(DATASET EXCERPTS)
▼▼▼

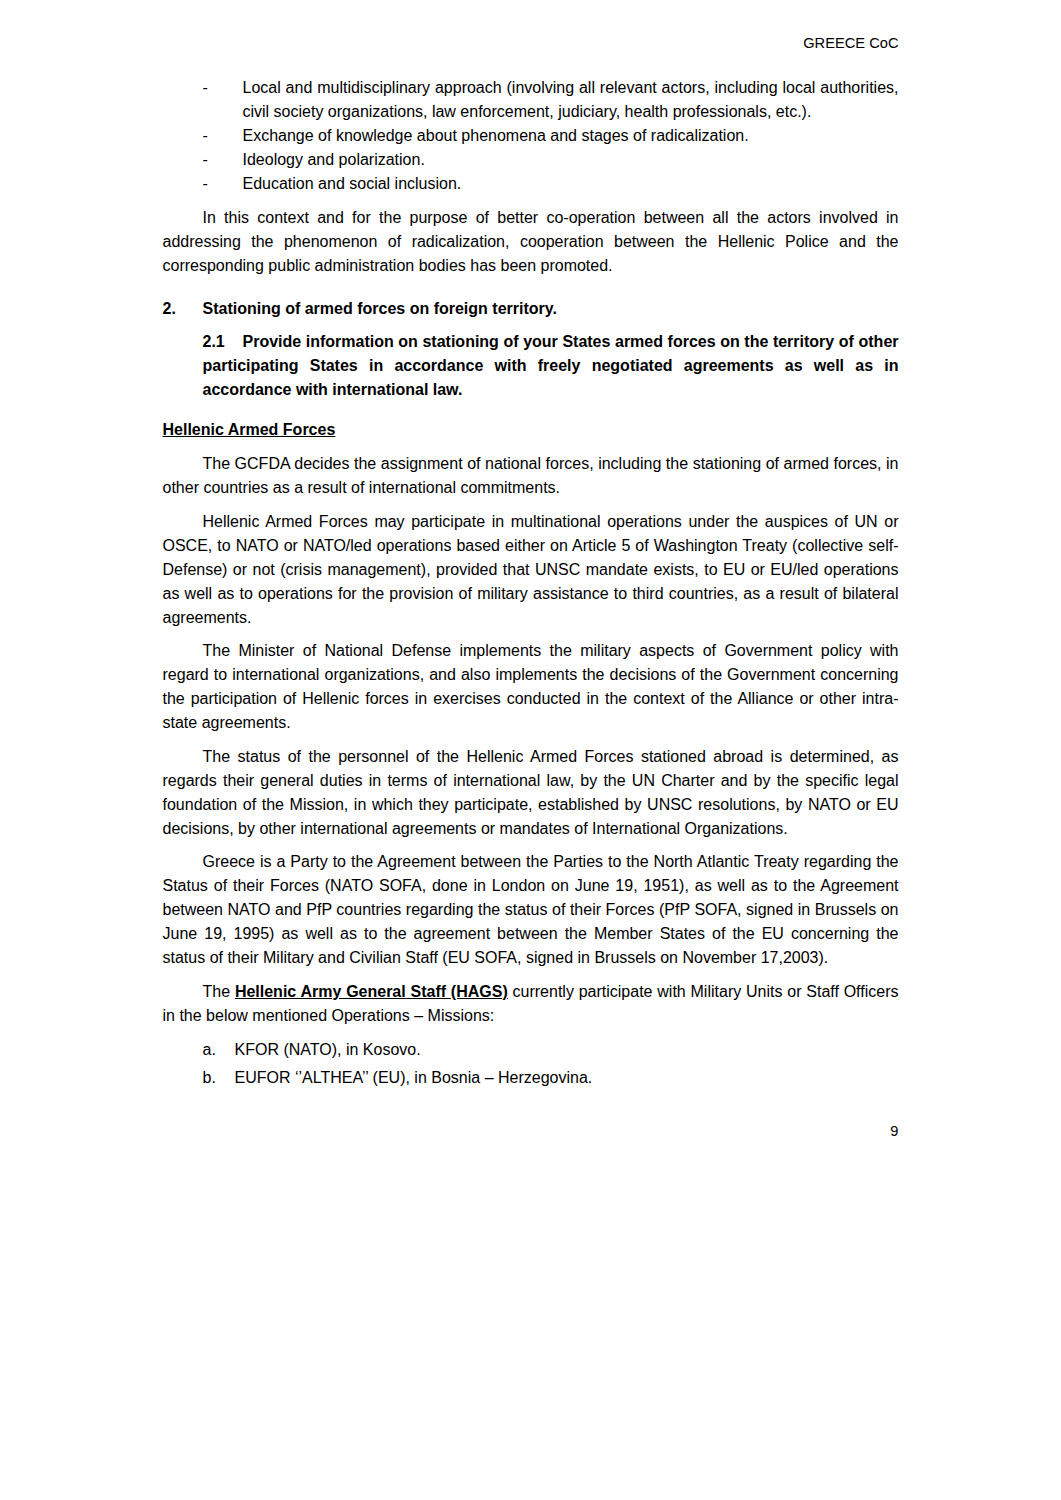GREECE CoC
-Local and multidisciplinary approach (involving all relevant actors, including local authorities, civil society organizations, law enforcement, judiciary, health professionals, etc.).
-Exchange of knowledge about phenomena and stages of radicalization.
-Ideology and polarization.
-Education and social inclusion.
In this context and for the purpose of better co-operation between all the actors involved in addressing the phenomenon of radicalization, cooperation between the Hellenic Police and the corresponding public administration bodies has been promoted.
2. Stationing of armed forces on foreign territory.
2.1 Provide information on stationing of your States armed forces on the territory of other participating States in accordance with freely negotiated agreements as well as in accordance with international law.
Hellenic Armed Forces
The GCFDA decides the assignment of national forces, including the stationing of armed forces, in other countries as a result of international commitments.
Hellenic Armed Forces may participate in multinational operations under the auspices of UN or OSCE, to NATO or NATO/led operations based either on Article 5 of Washington Treaty (collective self-Defense) or not (crisis management), provided that UNSC mandate exists, to EU or EU/led operations as well as to operations for the provision of military assistance to third countries, as a result of bilateral agreements.
The Minister of National Defense implements the military aspects of Government policy with regard to international organizations, and also implements the decisions of the Government concerning the participation of Hellenic forces in exercises conducted in the context of the Alliance or other intra-state agreements.
The status of the personnel of the Hellenic Armed Forces stationed abroad is determined, as regards their general duties in terms of international law, by the UN Charter and by the specific legal foundation of the Mission, in which they participate, established by UNSC resolutions, by NATO or EU decisions, by other international agreements or mandates of International Organizations.
Greece is a Party to the Agreement between the Parties to the North Atlantic Treaty regarding the Status of their Forces (NATO SOFA, done in London on June 19, 1951), as well as to the Agreement between NATO and PfP countries regarding the status of their Forces (PfP SOFA, signed in Brussels on June 19, 1995) as well as to the agreement between the Member States of the EU concerning the status of their Military and Civilian Staff (EU SOFA, signed in Brussels on November 17,2003).
The Hellenic Army General Staff (HAGS) currently participate with Military Units or Staff Officers in the below mentioned Operations – Missions:
a. KFOR (NATO), in Kosovo.
b. EUFOR ‘’ALTHEA’’ (EU), in Bosnia – Herzegovina.
9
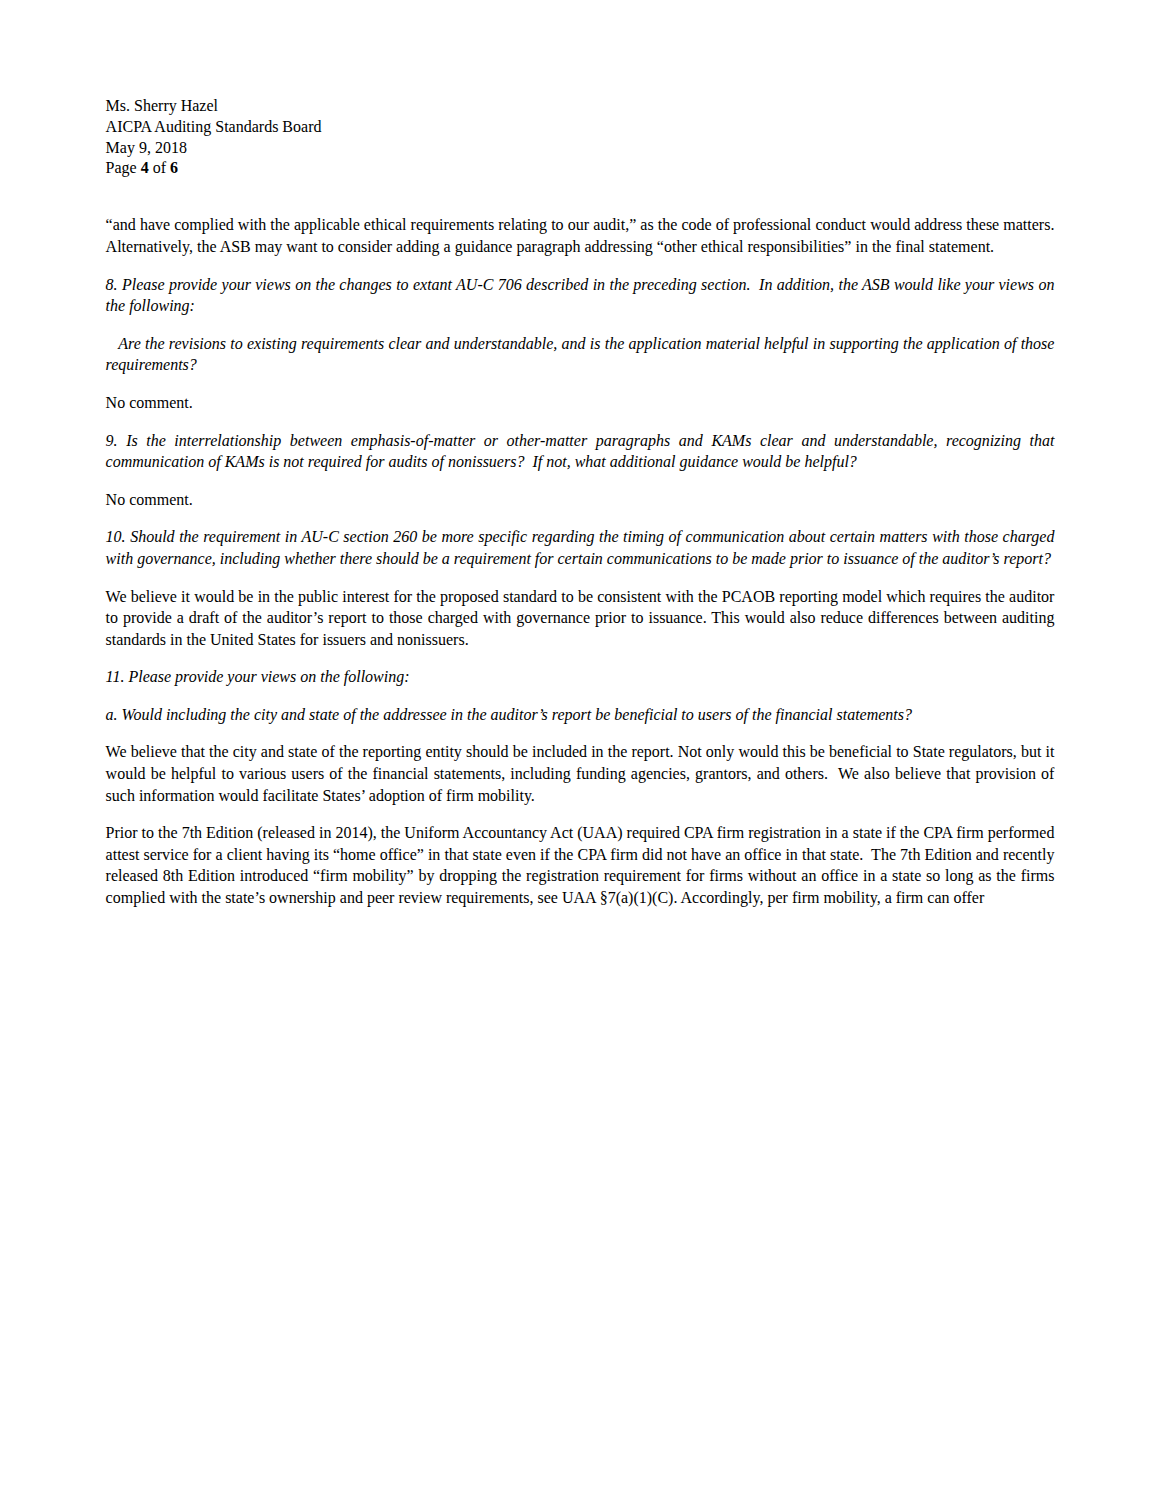Ms. Sherry Hazel
AICPA Auditing Standards Board
May 9, 2018
Page 4 of 6
“and have complied with the applicable ethical requirements relating to our audit,” as the code of professional conduct would address these matters. Alternatively, the ASB may want to consider adding a guidance paragraph addressing “other ethical responsibilities” in the final statement.
8. Please provide your views on the changes to extant AU-C 706 described in the preceding section. In addition, the ASB would like your views on the following:
Are the revisions to existing requirements clear and understandable, and is the application material helpful in supporting the application of those requirements?
No comment.
9. Is the interrelationship between emphasis-of-matter or other-matter paragraphs and KAMs clear and understandable, recognizing that communication of KAMs is not required for audits of nonissuers? If not, what additional guidance would be helpful?
No comment.
10. Should the requirement in AU-C section 260 be more specific regarding the timing of communication about certain matters with those charged with governance, including whether there should be a requirement for certain communications to be made prior to issuance of the auditor’s report?
We believe it would be in the public interest for the proposed standard to be consistent with the PCAOB reporting model which requires the auditor to provide a draft of the auditor’s report to those charged with governance prior to issuance. This would also reduce differences between auditing standards in the United States for issuers and nonissuers.
11. Please provide your views on the following:
a. Would including the city and state of the addressee in the auditor’s report be beneficial to users of the financial statements?
We believe that the city and state of the reporting entity should be included in the report. Not only would this be beneficial to State regulators, but it would be helpful to various users of the financial statements, including funding agencies, grantors, and others. We also believe that provision of such information would facilitate States’ adoption of firm mobility.
Prior to the 7th Edition (released in 2014), the Uniform Accountancy Act (UAA) required CPA firm registration in a state if the CPA firm performed attest service for a client having its “home office” in that state even if the CPA firm did not have an office in that state. The 7th Edition and recently released 8th Edition introduced “firm mobility” by dropping the registration requirement for firms without an office in a state so long as the firms complied with the state’s ownership and peer review requirements, see UAA §7(a)(1)(C). Accordingly, per firm mobility, a firm can offer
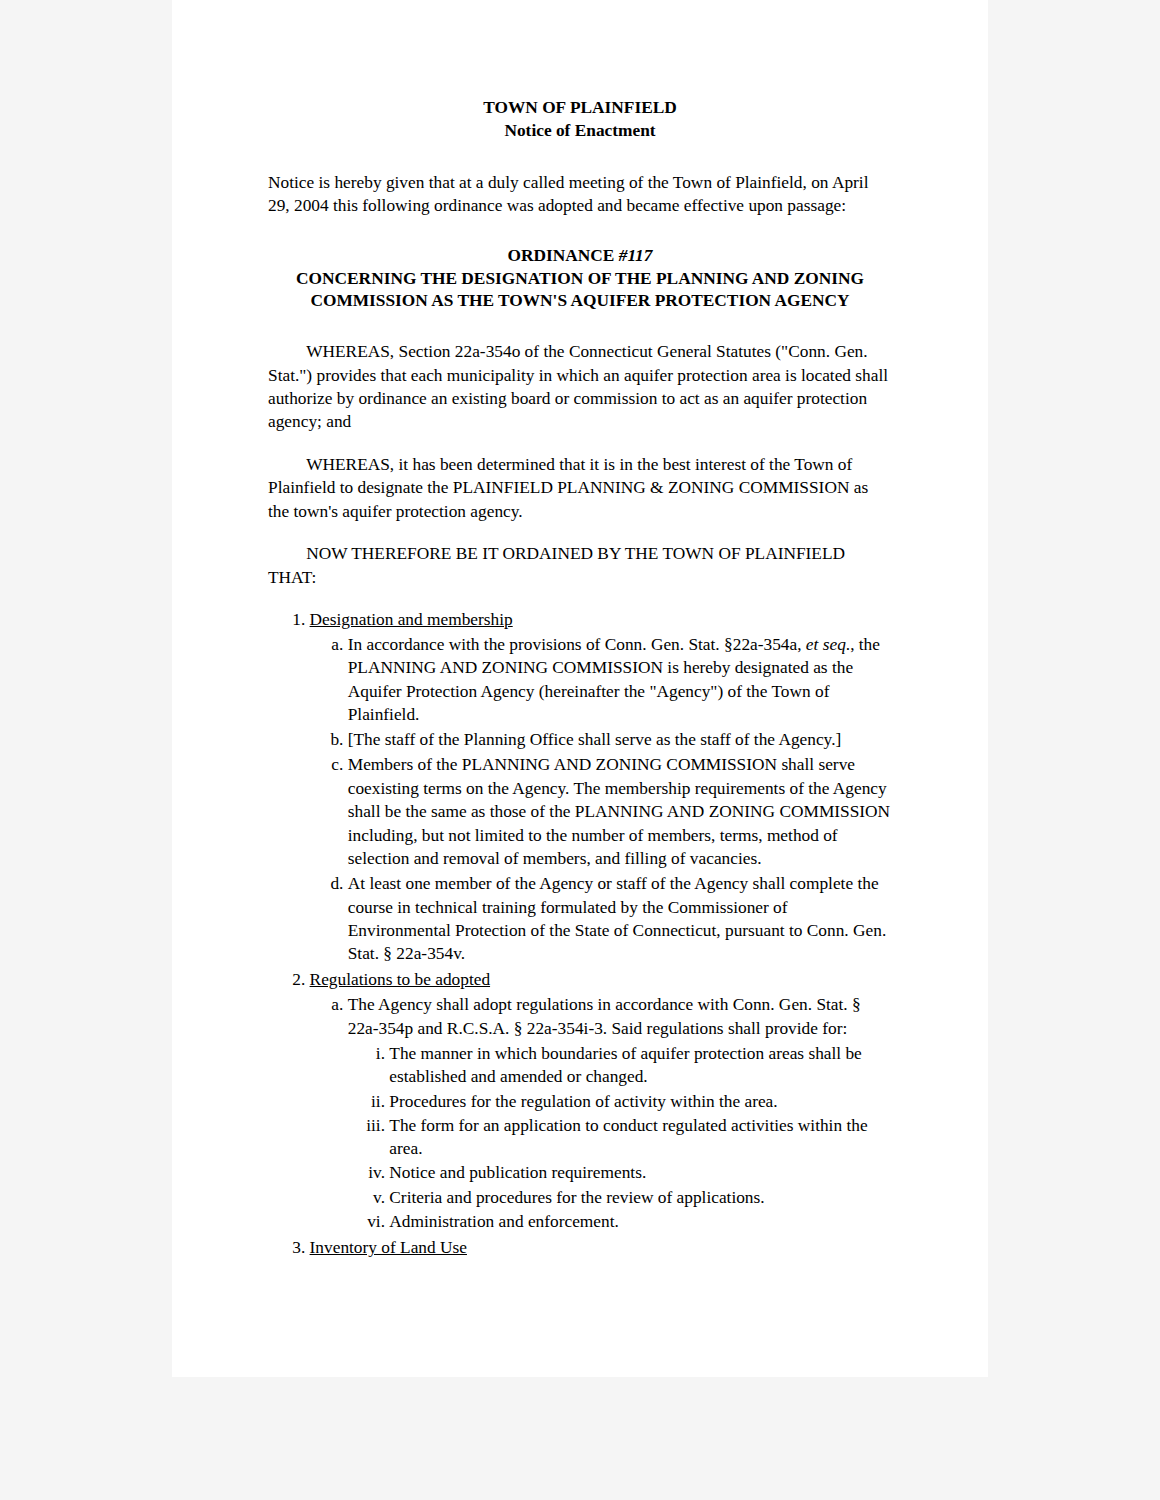TOWN OF PLAINFIELD Notice of Enactment
Notice is hereby given that at a duly called meeting of the Town of Plainfield, on April 29, 2004 this following ordinance was adopted and became effective upon passage:
ORDINANCE #117
CONCERNING THE DESIGNATION OF THE PLANNING AND ZONING
COMMISSION AS THE TOWN'S AQUIFER PROTECTION AGENCY
WHEREAS, Section 22a-354o of the Connecticut General Statutes ("Conn. Gen. Stat.") provides that each municipality in which an aquifer protection area is located shall authorize by ordinance an existing board or commission to act as an aquifer protection agency; and
WHEREAS, it has been determined that it is in the best interest of the Town of Plainfield to designate the PLAINFIELD PLANNING & ZONING COMMISSION as the town's aquifer protection agency.
NOW THEREFORE BE IT ORDAINED BY THE TOWN OF PLAINFIELD THAT:
Designation and membership
In accordance with the provisions of Conn. Gen. Stat. §22a-354a, et seq., the PLANNING AND ZONING COMMISSION is hereby designated as the Aquifer Protection Agency (hereinafter the "Agency") of the Town of Plainfield.
[The staff of the Planning Office shall serve as the staff of the Agency.]
Members of the PLANNING AND ZONING COMMISSION shall serve coexisting terms on the Agency. The membership requirements of the Agency shall be the same as those of the PLANNING AND ZONING COMMISSION including, but not limited to the number of members, terms, method of selection and removal of members, and filling of vacancies.
At least one member of the Agency or staff of the Agency shall complete the course in technical training formulated by the Commissioner of Environmental Protection of the State of Connecticut, pursuant to Conn. Gen. Stat. § 22a-354v.
Regulations to be adopted
The Agency shall adopt regulations in accordance with Conn. Gen. Stat. § 22a-354p and R.C.S.A. § 22a-354i-3. Said regulations shall provide for:
The manner in which boundaries of aquifer protection areas shall be established and amended or changed.
Procedures for the regulation of activity within the area.
The form for an application to conduct regulated activities within the area.
Notice and publication requirements.
Criteria and procedures for the review of applications.
Administration and enforcement.
Inventory of Land Use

▲▲▲

(TASK REQUIREMENTS) In full and without changes, repeat the listing above, but not its pictures.

(SOLUTION)
GREECE CoC
-Local and multidisciplinary approach (involving all relevant actors, including local authorities, civil society organizations, law enforcement, judiciary, health professionals, etc.).
-Exchange of knowledge about phenomena and stages of radicalization.
-Ideology and polarization.
-Education and social inclusion.
In this context and for the purpose of better co-operation between all the actors involved in addressing the phenomenon of radicalization, cooperation between the Hellenic Police and the corresponding public administration bodies has been promoted.
2. Stationing of armed forces on foreign territory.
2.1 Provide information on stationing of your States armed forces on the territory of other participating States in accordance with freely negotiated agreements as well as in accordance with international law.
Hellenic Armed Forces
The GCFDA decides the assignment of national forces, including the stationing of armed forces, in other countries as a result of international commitments.
Hellenic Armed Forces may participate in multinational operations under the auspices of UN or OSCE, to NATO or NATO/led operations based either on Article 5 of Washington Treaty (collective self-Defense) or not (crisis management), provided that UNSC mandate exists, to EU or EU/led operations as well as to operations for the provision of military assistance to third countries, as a result of bilateral agreements.
The Minister of National Defense implements the military aspects of Government policy with regard to international organizations, and also implements the decisions of the Government concerning the participation of Hellenic forces in exercises conducted in the context of the Alliance or other intra-state agreements.
The status of the personnel of the Hellenic Armed Forces stationed abroad is determined, as regards their general duties in terms of international law, by the UN Charter and by the specific legal foundation of the Mission, in which they participate, established by UNSC resolutions, by NATO or EU decisions, by other international agreements or mandates of International Organizations.
Greece is a Party to the Agreement between the Parties to the North Atlantic Treaty regarding the Status of their Forces (NATO SOFA, done in London on June 19, 1951), as well as to the Agreement between NATO and PfP countries regarding the status of their Forces (PfP SOFA, signed in Brussels on June 19, 1995) as well as to the agreement between the Member States of the EU concerning the status of their Military and Civilian Staff (EU SOFA, signed in Brussels on November 17,2003).
The Hellenic Army General Staff (HAGS) currently participate with Military Units or Staff Officers in the below mentioned Operations – Missions:
a. KFOR (NATO), in Kosovo.
b. EUFOR ‘’ALTHEA’’ (EU), in Bosnia – Herzegovina.
9
Ms. Sherry Hazel
AICPA Auditing Standards Board
May 9, 2018
Page 4 of 6
“and have complied with the applicable ethical requirements relating to our audit,” as the code of professional conduct would address these matters. Alternatively, the ASB may want to consider adding a guidance paragraph addressing “other ethical responsibilities” in the final statement.
8. Please provide your views on the changes to extant AU-C 706 described in the preceding section. In addition, the ASB would like your views on the following:
Are the revisions to existing requirements clear and understandable, and is the application material helpful in supporting the application of those requirements?
No comment.
9. Is the interrelationship between emphasis-of-matter or other-matter paragraphs and KAMs clear and understandable, recognizing that communication of KAMs is not required for audits of nonissuers? If not, what additional guidance would be helpful?
No comment.
10. Should the requirement in AU-C section 260 be more specific regarding the timing of communication about certain matters with those charged with governance, including whether there should be a requirement for certain communications to be made prior to issuance of the auditor’s report?
We believe it would be in the public interest for the proposed standard to be consistent with the PCAOB reporting model which requires the auditor to provide a draft of the auditor’s report to those charged with governance prior to issuance. This would also reduce differences between auditing standards in the United States for issuers and nonissuers.
11. Please provide your views on the following:
a. Would including the city and state of the addressee in the auditor’s report be beneficial to users of the financial statements?
We believe that the city and state of the reporting entity should be included in the report. Not only would this be beneficial to State regulators, but it would be helpful to various users of the financial statements, including funding agencies, grantors, and others. We also believe that provision of such information would facilitate States’ adoption of firm mobility.
Prior to the 7th Edition (released in 2014), the Uniform Accountancy Act (UAA) required CPA firm registration in a state if the CPA firm performed attest service for a client having its “home office” in that state even if the CPA firm did not have an office in that state. The 7th Edition and recently released 8th Edition introduced “firm mobility” by dropping the registration requirement for firms without an office in a state so long as the firms complied with the state’s ownership and peer review requirements, see UAA §7(a)(1)(C). Accordingly, per firm mobility, a firm can offer
TOWN OF PLAINFIELD Notice of Enactment
Notice is hereby given that at a duly called meeting of the Town of Plainfield, on April 29, 2004 this following ordinance was adopted and became effective upon passage:
ORDINANCE #117
CONCERNING THE DESIGNATION OF THE PLANNING AND ZONING
COMMISSION AS THE TOWN'S AQUIFER PROTECTION AGENCY
WHEREAS, Section 22a-354o of the Connecticut General Statutes ("Conn. Gen. Stat.") provides that each municipality in which an aquifer protection area is located shall authorize by ordinance an existing board or commission to act as an aquifer protection agency; and
WHEREAS, it has been determined that it is in the best interest of the Town of Plainfield to designate the PLAINFIELD PLANNING & ZONING COMMISSION as the town's aquifer protection agency.
NOW THEREFORE BE IT ORDAINED BY THE TOWN OF PLAINFIELD THAT:
Designation and membership
In accordance with the provisions of Conn. Gen. Stat. §22a-354a, et seq., the PLANNING AND ZONING COMMISSION is hereby designated as the Aquifer Protection Agency (hereinafter the "Agency") of the Town of Plainfield.
[The staff of the Planning Office shall serve as the staff of the Agency.]
Members of the PLANNING AND ZONING COMMISSION shall serve coexisting terms on the Agency. The membership requirements of the Agency shall be the same as those of the PLANNING AND ZONING COMMISSION including, but not limited to the number of members, terms, method of selection and removal of members, and filling of vacancies.
At least one member of the Agency or staff of the Agency shall complete the course in technical training formulated by the Commissioner of Environmental Protection of the State of Connecticut, pursuant to Conn. Gen. Stat. § 22a-354v.
Regulations to be adopted
The Agency shall adopt regulations in accordance with Conn. Gen. Stat. § 22a-354p and R.C.S.A. § 22a-354i-3. Said regulations shall provide for:
The manner in which boundaries of aquifer protection areas shall be established and amended or changed.
Procedures for the regulation of activity within the area.
The form for an application to conduct regulated activities within the area.
Notice and publication requirements.
Criteria and procedures for the review of applications.
Administration and enforcement.
Inventory of Land Use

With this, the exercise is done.